Saturday, 30 December 2006

More on Will

In the New Testament, Christ cries,
"O Jerusalem, Jerusalem, thou that killest the prophets, and stonest them which are sent unto thee, how often would I have gathered thy children together, even as a hen gathereth her chickens under her wings, and ye would not!" Matt 23:37 (emphasis mine).

Ye would not! This is the fundamental problem with humanity. We do not want help from anybody, not even the loving God who created us for His glory. We want be self-sufficient. Like a child, we say "I do it mine self," and stubbornly refuse to listen to our divine Parent. And He grieves because He wants us in relationship with Him.
This unwillingness to obey God's command is the same problem that got us into trouble in the first place.

The devil in the form of a serpent told Eve that God was holding out on her and Adam, keeping the knowledge of good and evil to Himself, so that they would stay under His control. Then our first parents decided that that would not do--they wanted to have the knowledge, instead of trusting the One who personally breathed Life into them to do His Will. So they ate of the Fruit and condemned the entire human race to sin.
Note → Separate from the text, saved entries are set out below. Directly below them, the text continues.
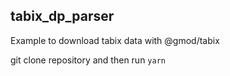 ## tabix_dp_parser

Example to download tabix data with @gmod/tabix

git clone repository and then run `yarn`
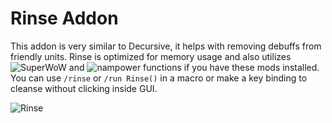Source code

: # Rinse Addon
This addon is very similar to Decursive, it helps with removing debuffs from friendly units. Rinse is optimized for memory usage and also utilizes ![SuperWoW](https://github.com/balakethelock/SuperWoW) and ![nampower](https://github.com/pepopo978/nampower) functions if you have these mods installed.
You can use `/rinse` or `/run Rinse()` in a macro or make a key binding to cleanse without clicking inside GUI.

![Rinse](https://github.com/user-attachments/assets/8ede3d8b-7dda-4ccb-96f4-2b69bbb13b05)
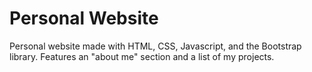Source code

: # Personal Website
Personal website made with HTML, CSS, Javascript, and the Bootstrap library. Features an "about me" section and a list of my projects.
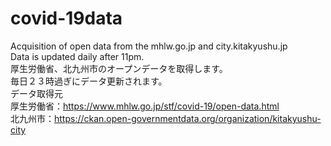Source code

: # covid-19data
Acquisition of open data from the mhlw.go.jp and city.kitakyushu.jp<br>
Data is updated daily after 11pm.<br>
厚生労働省、北九州市のオープンデータを取得します。<br>
毎日２３時過ぎにデータ更新されます。<br>
データ取得元<br>
厚生労働省：https://www.mhlw.go.jp/stf/covid-19/open-data.html <br>
北九州市：https://ckan.open-governmentdata.org/organization/kitakyushu-city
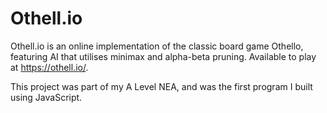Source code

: # Othell.io

Othell.io is an online implementation of the classic board game Othello, featuring AI that utilises minimax and alpha-beta pruning. Available to play at https://othell.io/.

This project was part of my A Level NEA, and was the first program I built using JavaScript.
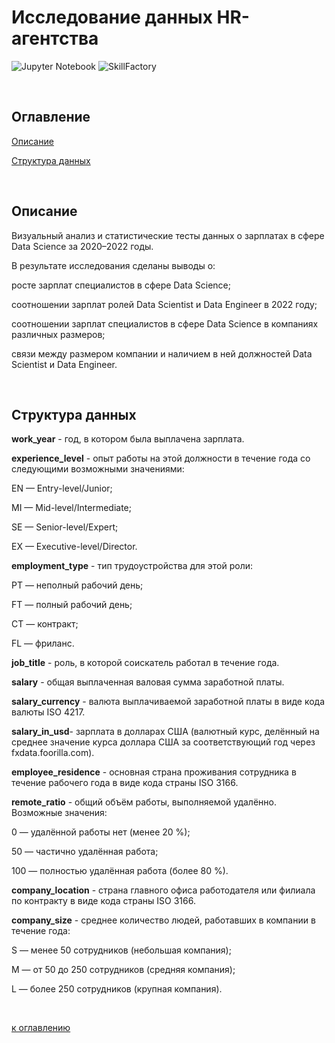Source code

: # Исследование данных HR-агентства

![Jupyter Notebook](https://img.shields.io/badge/jupyter-%23FA0F00.svg?logo=jupyter&logoColor=white)
![SkillFactory](https://img.shields.io/badge/-SkillFactory-green)

<br/>

## Оглавление

[ Описание](#описание)

[ Структура данных](#структура-данных)

<br/>

## Описание

Визуальный анализ и статистические тесты данных о зарплатах в сфере Data Science за 2020–2022 годы.

В результате исследования сделаны выводы о:

росте зарплат специалистов в сфере Data Science;

соотношении зарплат ролей Data Scientist и Data Engineer в 2022 году;

соотношении зарплат специалистов в сфере Data Science в компаниях различных размеров;

связи между размером компании и наличием в ней должностей Data Scientist и Data Engineer.

<br/>

## Структура данных

**work_year** - год, в котором была выплачена зарплата.

**experience_level** - опыт работы на этой должности в течение года со следующими возможными значениями:

EN — Entry-level/Junior;

MI — Mid-level/Intermediate;

SE — Senior-level/Expert;

EX — Executive-level/Director.


**employment_type** - тип трудоустройства для этой роли:

PT — неполный рабочий день;

FT — полный рабочий день;

CT — контракт;

FL — фриланс.


**job_title** - роль, в которой соискатель работал в течение года.


**salary** - общая выплаченная валовая сумма заработной платы.


**salary_currency** - валюта выплачиваемой заработной платы в виде кода валюты ISO 4217.


**salary_in_usd**- зарплата в долларах США (валютный курс, делённый на среднее значение курса доллара США за соответствующий год через fxdata.foorilla.com).


**employee_residence** - основная страна проживания сотрудника в течение рабочего года в виде кода страны ISO 3166.


**remote_ratio** - общий объём работы, выполняемой удалённо. Возможные значения:

0 — удалённой работы нет (менее 20 %);

50 — частично удалённая работа;

100 — полностью удалённая работа (более 80 %).


**company_location** - страна главного офиса работодателя или филиала по контракту в виде кода страны ISO 3166.


**company_size** - среднее количество людей, работавших в компании в течение года:

S — менее 50 сотрудников (небольшая компания);

M — от 50 до 250 сотрудников (средняя компания);

L — более 250 сотрудников (крупная компания).

<br/>

[к оглавлению](#оглавление)

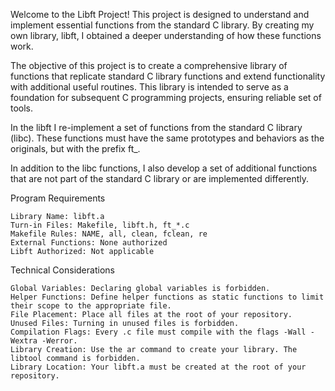 Welcome to the Libft Project! This project is designed to understand and implement essential functions from the standard C library. By creating my own library, libft, I obtained a deeper understanding of how these functions work.

The objective of this project is to create a comprehensive library of functions that replicate standard C library functions and extend functionality with additional useful routines. This library is intended to serve as a foundation for subsequent C programming projects, ensuring reliable set of tools.

In the libft I re-implement a set of functions from the standard C library (libc). These functions must have the same prototypes and behaviors as the originals, but with the prefix ft_. 

In addition to the libc functions, I also develop a set of additional functions that are not part of the standard C library or are implemented differently.

Program Requirements

    Library Name: libft.a
    Turn-in Files: Makefile, libft.h, ft_*.c
    Makefile Rules: NAME, all, clean, fclean, re
    External Functions: None authorized
    Libft Authorized: Not applicable

Technical Considerations

    Global Variables: Declaring global variables is forbidden.
    Helper Functions: Define helper functions as static functions to limit their scope to the appropriate file.
    File Placement: Place all files at the root of your repository.
    Unused Files: Turning in unused files is forbidden.
    Compilation Flags: Every .c file must compile with the flags -Wall -Wextra -Werror.
    Library Creation: Use the ar command to create your library. The libtool command is forbidden.
    Library Location: Your libft.a must be created at the root of your repository.
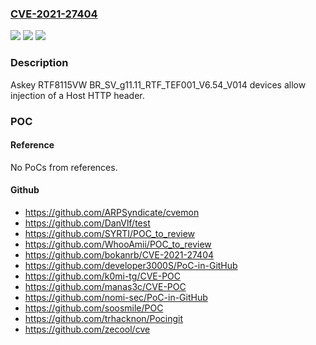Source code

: ### [CVE-2021-27404](https://cve.mitre.org/cgi-bin/cvename.cgi?name=CVE-2021-27404)
![](https://img.shields.io/static/v1?label=Product&message=n%2Fa&color=blue)
![](https://img.shields.io/static/v1?label=Version&message=n%2Fa&color=blue)
![](https://img.shields.io/static/v1?label=Vulnerability&message=n%2Fa&color=brighgreen)

### Description

Askey RTF8115VW BR_SV_g11.11_RTF_TEF001_V6.54_V014 devices allow injection of a Host HTTP header.

### POC

#### Reference
No PoCs from references.

#### Github
- https://github.com/ARPSyndicate/cvemon
- https://github.com/DanVlf/test
- https://github.com/SYRTI/POC_to_review
- https://github.com/WhooAmii/POC_to_review
- https://github.com/bokanrb/CVE-2021-27404
- https://github.com/developer3000S/PoC-in-GitHub
- https://github.com/k0mi-tg/CVE-POC
- https://github.com/manas3c/CVE-POC
- https://github.com/nomi-sec/PoC-in-GitHub
- https://github.com/soosmile/POC
- https://github.com/trhacknon/Pocingit
- https://github.com/zecool/cve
The universe's problems occurred because of humanity's will. We would not do as God asked, and we lost Eden, our chance to walk with God in the Garden, and, ultimately, immortality on the first Earth. Now we can only attain these things through the death of His Son. We must deny our old nature, our will, pick up our crosses, and follow Him (Matt 16:24) in His Holy WILL.
In fact, our old will must be killed, crucified with Christ, so that we will not to do evil, our will, but God's. We cannot just "fix" the old will; it is broken beyond repair. We need a new will and there is only one way to get it. Through Christ. And anyone who is truly in Christ will have a new will--His.

Knowing this, that our old man is crucified with him, that the body of sin might be destroyed, that henceforth we should not serve sin. Romans 6:6

Therefore if any man be in Christ, he is a new creature: old things are passed away; behold, all things are become new.
2Cor. 5:17

For it is God which worketh in you both to will and to do of his good pleasure.
Philipians 2:13

However, despite being reborn, we find ourselves still trapped by our old nature. Like the Old Man of the Sea (Arabian Nights), this old nature gets us in a strangle hold and will not let us go, making us carry him this way and that wherever he wills, and punishing us when we try to get away. However, unlike Sinbad we cannot be rid of our Old Man by getting him drunk. We are stuck with the Old Man. But believers are regenerated as new men through the death and resurrection of Christ, so why, if we are reborn spiritually as new men and women and have a new will, the Will of God, why do we still sin? Paul gives an explanation regarding the law which also applies in this case(the Law being the Ten Commandments, God's holy will):


For we know that the law is spiritual: but I am carnal, sold under sin. For that which I do I allow not: for what I would, that do I not; but what I hate, that do I. If then I do that which I would not, I consent unto the law that it is good. Now then it is no more I that do it, but sin that dwelleth in me. For I know that in me (that is, in my flesh,) dwelleth no good thing: for to will is present with me; but how to perform that which is good I find not. For the good that I would I do not: but the evil which I would not, that I do. Now if I do that I would not, it is no more I that do it, but sin that dwelleth in me. I find then a law, that, when I would do good, evil is present with me. For I delight in the law of God after the inward man: But I see another law in my members, warring against the law of my mind, and bringing me into captivity to the law of sin which is in my members.
Romans 7:14-23

The Old Man still has us in his strangle grip, and no matter how hard we try to get away, we cannot. Even though we will to do God's will, we are hampered by the flesh. Christ has died and risen and redeemed us, but until we "shuffle off this mortal coil," we can never be completely free of our sinful nature. Even though the thing is done, as Christ said on the cross "It is finished," we are still constrained by the body.

The believer can say along with Paul,

O wretched man that I am! who shall deliver me from the body of this death? I thank God through Jesus Christ our Lord. So then with the mind I myself serve the law of God; but with the flesh the law of sin.
Romans 7: 24-25(emphasis mine)

As the redeemed of Christ, we are already free of the law of sin, even though we still feel its effects.